Over 80% of companies, among those surveyed, in Asia have a share plan.
Asia-based companies, more specifically those surveyed in Mainland China, Hong Kong, Taiwan and Singapore, are increasing both the amount of capital they award employees and the proportion of their staff that receive shares. This is per a survey of employee share plans by Computershare, that surveyed more than 1,000 employee share plan (ESP) participants from the markets listed above on two types of share awards - restricted stock units, and share options.

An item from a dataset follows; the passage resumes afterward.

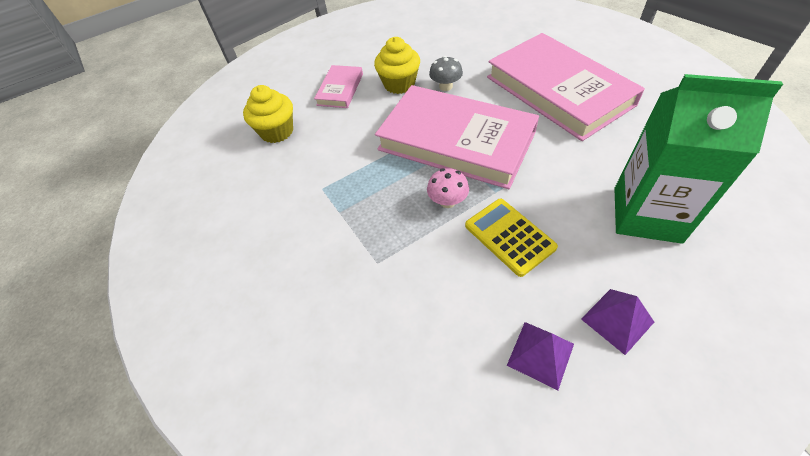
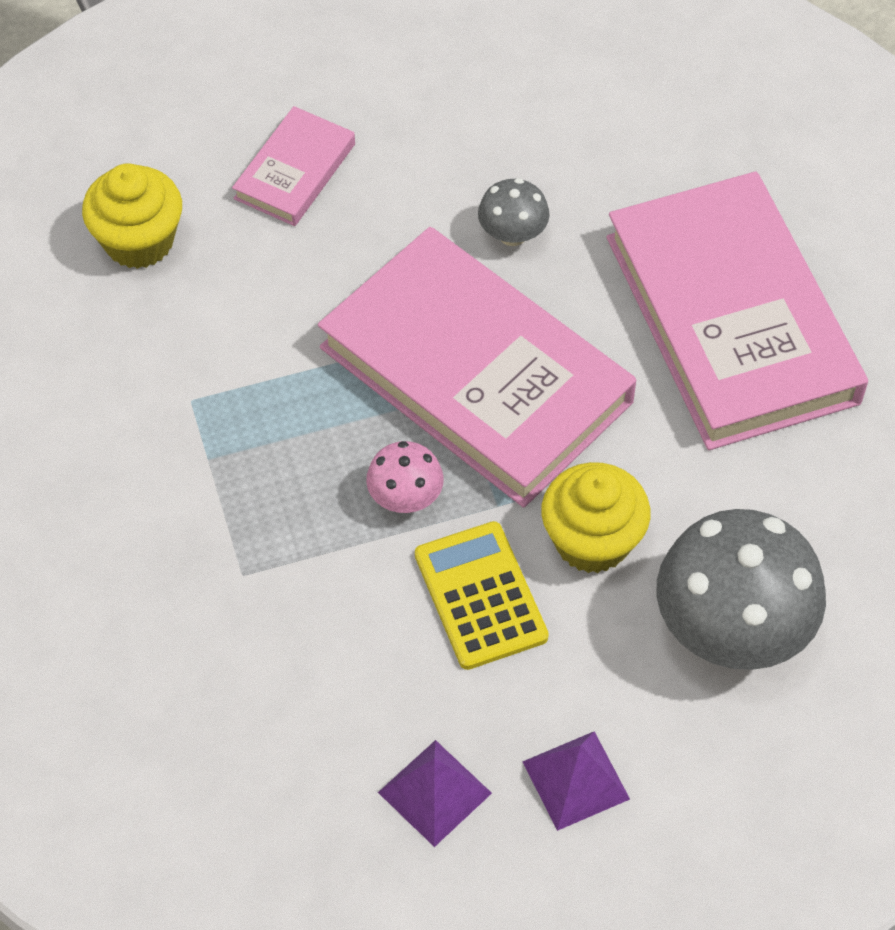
camera: 10 degrees right, 5 degrees up
yellow cupcake [374,37,420,94] -> yellow cupcake moved to [541,462,651,573]
green carton [614,74,783,244] -> grey mushroom [657,509,826,670]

The study, titled 'Quantifying the Impact of Employee Share Plans in Asia', and prepared by the University of Hong Kong and carried out by the University of Warwick, found that over 80% of companies, among those surveyed, in Asia have a share plan.
On the employee's side, 47% of employees surveyed, said share awards represent one of the largest investments, if not the largest, they hold, while another sizeable chunk (40%), said ESPs are a moderate part of their investments. For 12% of those surveyed, ESPs represented one of their smallest investments.
When tallied to employee sentiments, the data showed that the proportion of employer stock held by employees in Asia (as a percentage of the employee’s total wealth), could be a reliable predictor of employee attitudes and behaviours. The attitudes and behaviours were studied across six indicators, three of which are summarised below:
Psychological ownership broadly reflects the extent to which employees think of the organisation as ‘their own’, including the feeling that the goals and objectives of the organisation are theirs. When asked if respondents "feel a very high degree of personal ownership for this organisation", 45% strongly agreed, while 24% chose to remain neutral or disagreed.
Organisational identification indicates the degree to which employees define themselves as a member of the organisation and to what extent they experience a sense of unity with its values. When asked if respondents "feel this organisation’s success is my success", about 60% either agreed or strongly agreed, while 26% chose to remain neutral or disagreed.
Turnover intention is the psychological measure of the likelihood that an individual will leave the organisation and is an predictor of actual turnover behaviour. When asked if respondents "often thinking about their job at their company", about 82% either disagreed or strongly disagreed, while about 16% chose to remain neutral or agreed with the thoughts of quitting.